With the former, the decision was made to base the bank in Glastonbury, although there will be an operations center in West Springfield, and Crawford, Sullivan, and other officials will have offices in both states. As for the name, it was decided that United would travel better than Rockville, which is associated with a community and region, while United has no geographic reference point.
“The Rockville name has been there since 1958, and the Rockville directors, employees, and customers have a lot of pride in that name,” said Crawford. “But at the end of the day, when you think about which name will travel better, United made the most sense; if they were the Bank of Springfield and we were United, I think United still prevails.”
Moving forward, while there is still considerable work to do with integrating the banks, Sullivan and Crawford said, the ultimately bigger challenge will be to take full advantage of the opportunities that come with the scale this merger creates.
“It’s easier to say bigger is better,” said Sullivan. “The challenge is proving it.”
Elaborating, he said the merger positions the new United effectively — it will be exponentially smaller and far more nimble than the large regional and national banks, such as BOA, but also considerably larger than most of the community banks in that Hartford-Springfield market.

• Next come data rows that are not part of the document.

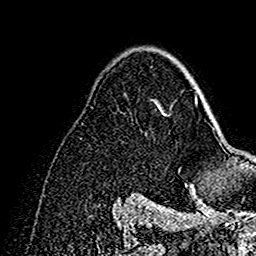
Breast MRI (dynamic contrast-enhanced), one axial slice; position 100 of 160 along the scan axis; cropped to one breast; dynamic contrast-enhanced series, time point 2 of 7 at this slice position (early post-contrast); 1.5 T; TE 2.7 ms, TR 5.4 ms; 256 × 256 image matrix. Female patient.
Structures marked on this image (semi-automatically segmented with operator editing):
- enhancing-tissue mask used for the functional tumour volume (all voxels passing the contrast-enhancement thresholds inside the analysis volume; usually the tumour): bounding box [x1, y1, x2, y2] px = [178, 63, 198, 192]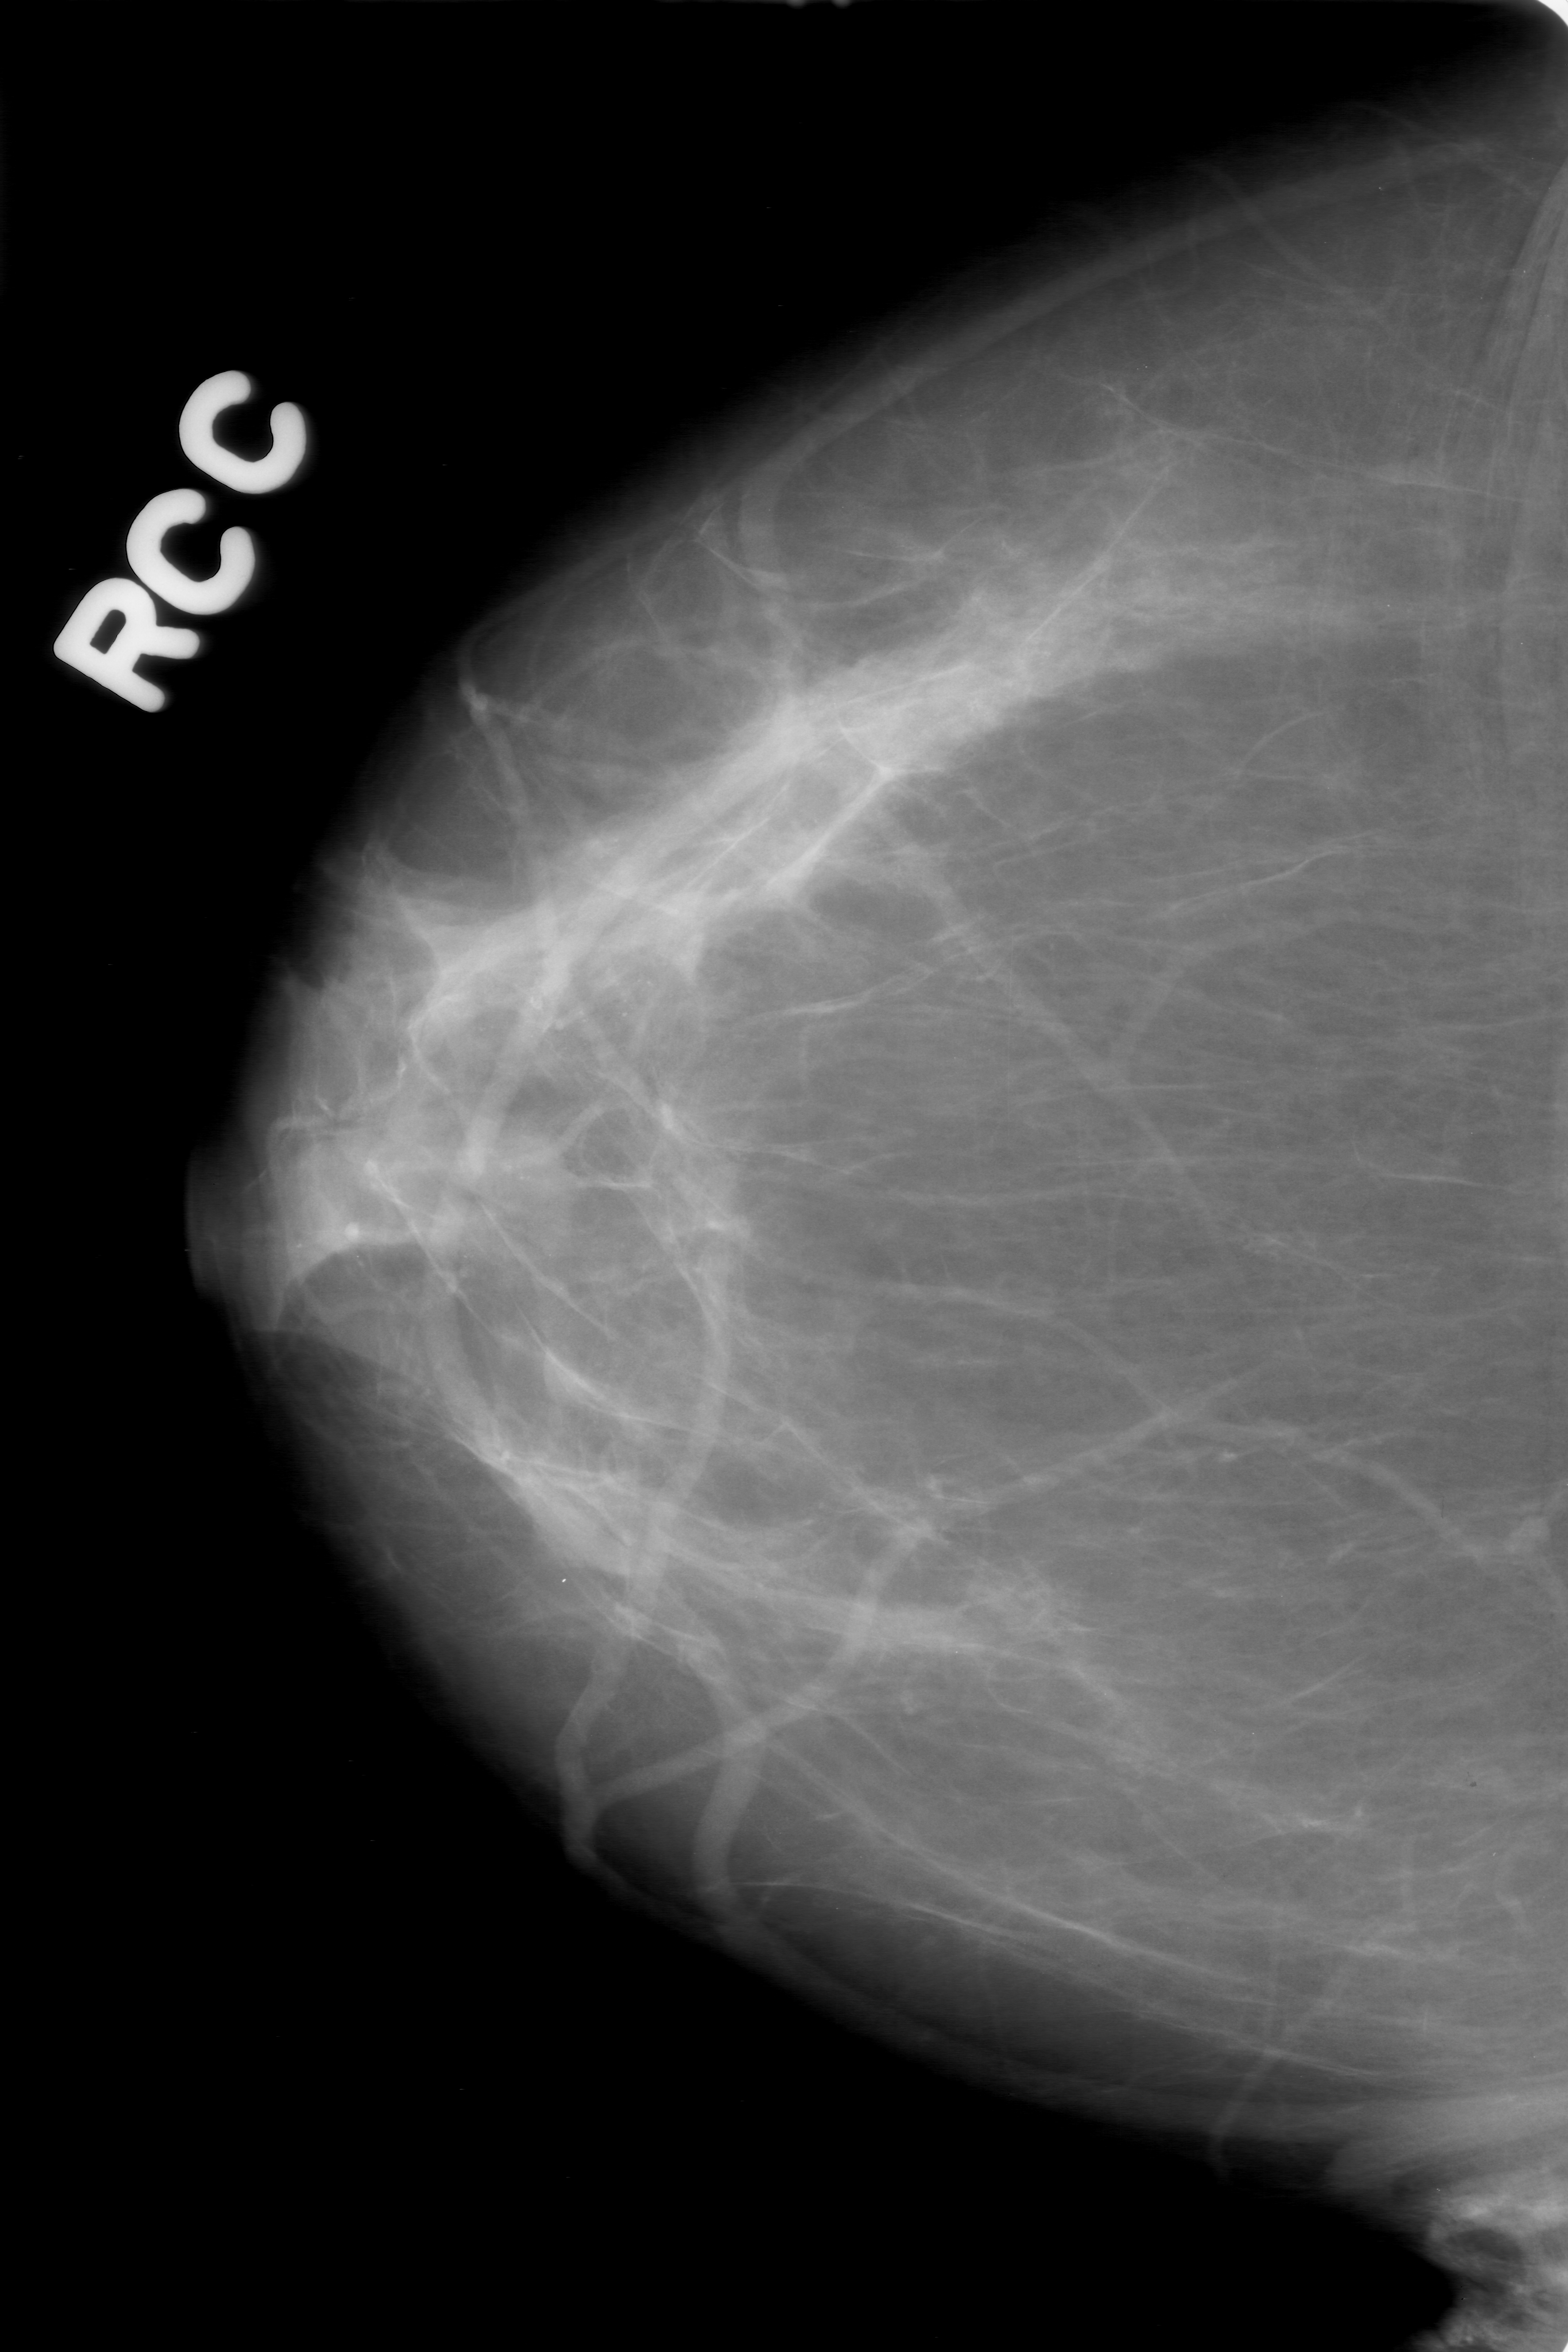
Scanned film-screen mammogram; right breast; craniocaudal (CC) view; BI-RADS breast density category 2 (scale 1–4); 1568 × 2352 image matrix.
Expert-marked regions of interest on this image (one box per marked abnormality):
- calcifications, morphology amorphous, distribution segmental; BI-RADS assessment category 0 (incomplete: needs additional imaging); pathology result (as recorded, not read from the image): malignant: box from (x=244, y=571) to (x=1087, y=1336) px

This size should enable the emerging bank to be both high-tech and high-touch at the same time, and with a large lending capacity. All that amounts to a rare and enviable combination that has certainly caught the attention of the industry.
In addition, the merger will generate economies of scale and efficiencies — the deal is expected to generate approximately $17.6 million in fully phased-in cost savings (15% of the expected combined total) that should enable it to better navigate the turbulent conditions in which banks currently operate.

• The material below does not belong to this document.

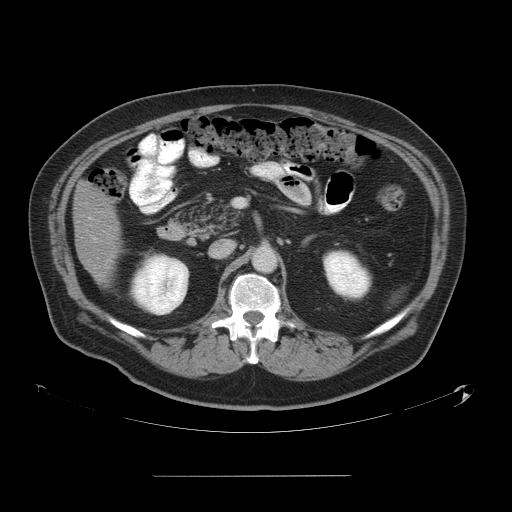
Contrast-enhanced abdominal CT, one axial slice; slice 24 of 58 in the series (ordered by position); 120 kVp; soft-tissue window (W 400 / L 40 HU); 5 mm slice thickness; 512 × 512 image matrix, field of view 480 × 480 mm. Case-level facts recorded for this patient, not image findings: patient: male, age 37 years at operation; diagnosis: colorectal cancer liver metastases, imaged before liver resection; multiple liver metastases: no; largest metastasis: 4.2 cm.
Structures marked on this image (outlined manually by an expert reader):
- liver: box from (x=73, y=185) to (x=118, y=280) px
- planned liver remnant (the part of the liver to remain after resection): (x=73, y=184)–(x=118, y=281)
- portal vein (with intrahepatic branches): (x=89, y=217)–(x=91, y=220)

“This merger will give us the ability to better deal with the costs of operating a business in our industry right now,” said Sullivan. “The compliance costs, the regulatory stuff that’s going on, are changing the game at a very rapid rate.”
The Bottom Line
Time will tell if the ‘new United’ can take full advantage of the opportunities created by scale and become the powerhouse that some analysts are predicting.
But for now, the future certainly seems bright for two banks that were doing fine on their own, but are expected to do much better through this merger of equals.
“As we put the companies together, we’re trying to think about how we not just get incrementally better,” said Sullivan in summation, “but whether we can leapfrog two or three steps in our development as individual companies and come out with something better than the sum of its parts.”
Right now, that sounds like something this new entity can bank on.